__CONSIGNE RÉDIGÉE 1__. D'après l'article sur la Tunisie, quelle date les partis politiques ont-ils fixée pour se réunir afin d'établir une feuille de route ?
__CONSIGNE RÉDIGÉE 2__. Recopiez fidèlement le passage de l'article sur la Tunisie en commençant par « L’analyse du Cheikh » et en terminant par « renversement de situation. ».
__CONSIGNE RÉDIGÉE 3__. Dans l'article sur la Tunisie, la phrase qui commence par « On parle d'une volonté » énumère des sujets. Relevez chacun de ces sujets.

__TEXTE À LIRE__.
((

Tunisie, la lecture du Cheikh n’est pas fausse, mais révèle une phobie !

Publié le Jeudi 11 Octobre 2012 à 17:50
Rached Ghannouchi. La Tunisie ne connaît quasiment plus de trêve. A chaque fois que l’on commence à se rapprocher d’une ébauche de solution pour mettre fin aux tensions, et parvenir à la concorde nationale tant souhaitée, une crise éclate pour exacerber ce climat de suspicion et d’inquiétude qui règne dans le pays. Des vidéos-scandales, on en a connu pas mal depuis le 14 janvier ; elles ont nourri les tiraillements et semé la zizanie dans le pays. La toute dernière, celle du président d’Ennahdha, jette un pavé dans la mare. Sortie à quelques jours du 16 octobre, date à laquelle les partis politiques se sont donnés rendez-vous en vue d’établir une feuille de route, sous la férule de l’UGTT, pour la gestion de ce qui reste de la période transitoire, constitutive ; la vidéo vieille de huit mois, qui serait sur Youtube depuis avril 2012, est, selon le mouvement islamiste, truquée, et comporte des passages tronqués sortis de leur contexte.

Cela n’a, néanmoins, en rien calmé la polémique. Tout au contraire, les déclarations incendiaires et les pronostics les plus noirs ont été exprimés depuis hier, par médias interposés, sur les dangers qui guettent la Tunisie, et les plans qui se trament pour notre avenir. On parle d’une volonté de diviser le pays entre laïcs et musulmans, de l’avènement programmé d’une dictature théocratique, des tentatives d’Ennahdha d’asseoir sa mainmise sur les différents rouages de l’Etat, de son approche progressive dans l’application de la charia, de ses convergences avec les salafistes, etc. L’on ressent certes un malaise à juger à sa juste mesure le contenu de cette vidéo, pour sa non-fiabilité supposée, la lecture de Ghannouchi de la réalité -claire par certains endroits sur cet enregistrement- n’est pas toutefois tout à fait fausse. L’administration tunisienne n’est pas entre les mains des islamistes, et ne devrait pas l’être, car dans un pays démocratique, l’administration doit être neutre, impartiale, et se tenir de la même distance de tous les partis politiques. Ses agents doivent-être patriotes, et mettre l’intérêt suprême du pays au dessus de toute autre considération. Sinon, ce sera la porte ouverte à l’allégeance partisane, à l’imbrication parti/Etat, et au retour aux vieilles pratiques dont le peuple tunisien a souffert des années durant.

L’analyse du Cheikh laisse apparaître toutefois une phobie chez les Islamistes, envers un retour de manivelle. Les "Khouyanjia" (terme du dialecte tunisien pour désigner les islamistes) qui ont été désignés à la vindicte publique du temps de l’ancien régime, et bien avant sous Bourguiba, diabolisés, réprimés, marginalisés qu’ils étaient,  ne semblent pas prêts à oublier cet épisode noir qu’ils ont vécus, et pendant lequel, ils ont été persécutés, jetés en prison, condamnés à l'exil, leurs familles abandonnées, voire décomposées et détruites. Ces épreuves semblent les marquer à jamais, et créer en eux une certaine fragilité psychologique, qui les incite à se protéger d’un renversement de situation.

))

[Entrées de données]
((

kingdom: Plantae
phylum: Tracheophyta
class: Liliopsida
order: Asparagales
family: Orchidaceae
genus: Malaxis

))
((

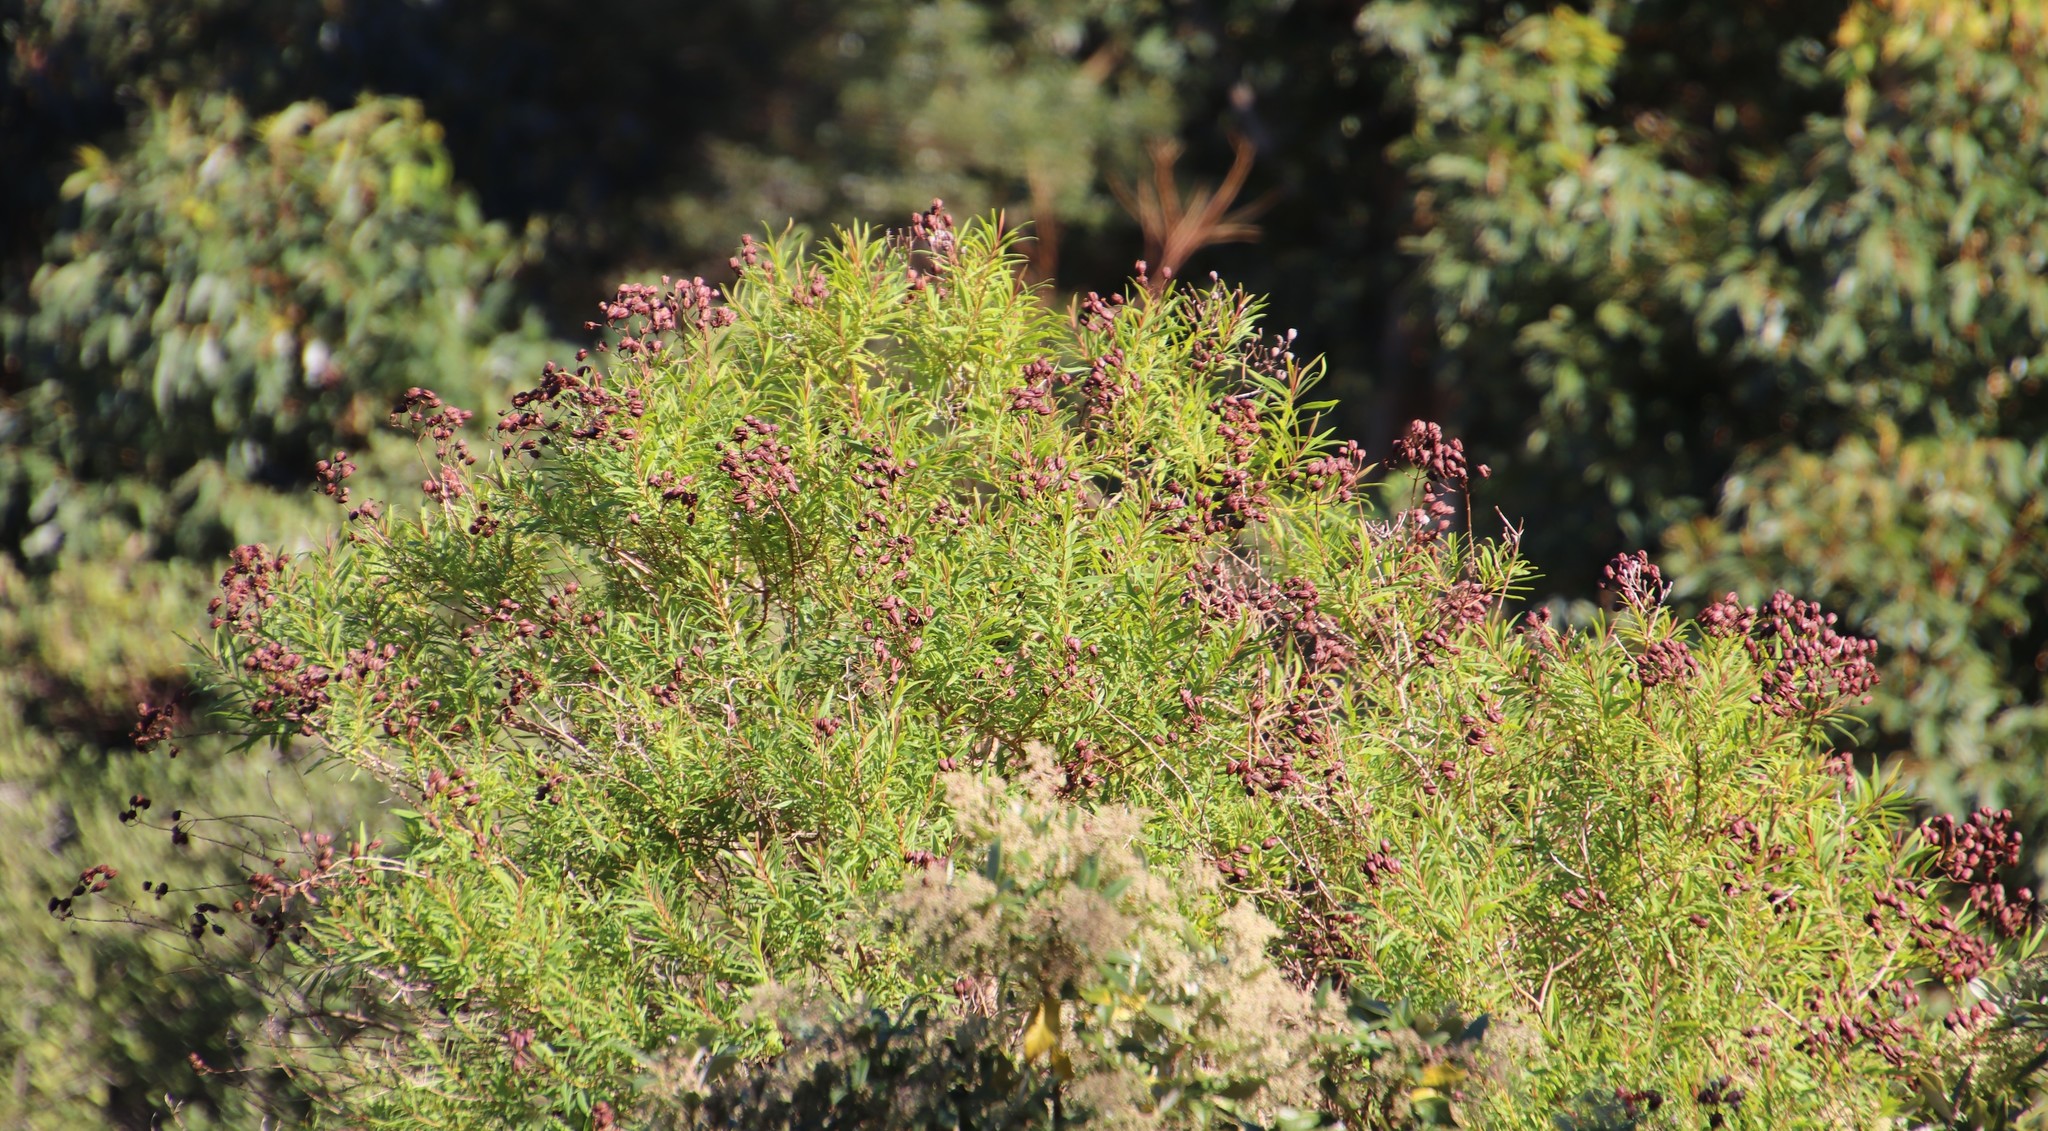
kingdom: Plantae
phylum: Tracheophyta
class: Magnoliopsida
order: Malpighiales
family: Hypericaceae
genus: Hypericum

))

__SOLUTION COMPLÈTE 1__. Le 16 octobre.

__SOLUTION COMPLÈTE 2__.
L’analyse du Cheikh laisse apparaître toutefois une phobie chez les Islamistes, envers un retour de manivelle. Les "Khouyanjia" (terme du dialecte tunisien pour désigner les islamistes) qui ont été désignés à la vindicte publique du temps de l’ancien régime, et bien avant sous Bourguiba, diabolisés, réprimés, marginalisés qu’ils étaient,  ne semblent pas prêts à oublier cet épisode noir qu’ils ont vécus, et pendant lequel, ils ont été persécutés, jetés en prison, condamnés à l'exil, leurs familles abandonnées, voire décomposées et détruites. Ces épreuves semblent les marquer à jamais, et créer en eux une certaine fragilité psychologique, qui les incite à se protéger d’un renversement de situation.

__SOLUTION COMPLÈTE 3__.
- une volonté de diviser le pays entre laïcs et musulmans
- l'avènement programmé d'une dictature théocratique
- les tentatives d'Ennahdha d'asseoir sa mainmise sur les différents rouages de l'État
- son approche progressive dans l'application de la charia
- ses convergences avec les salafistes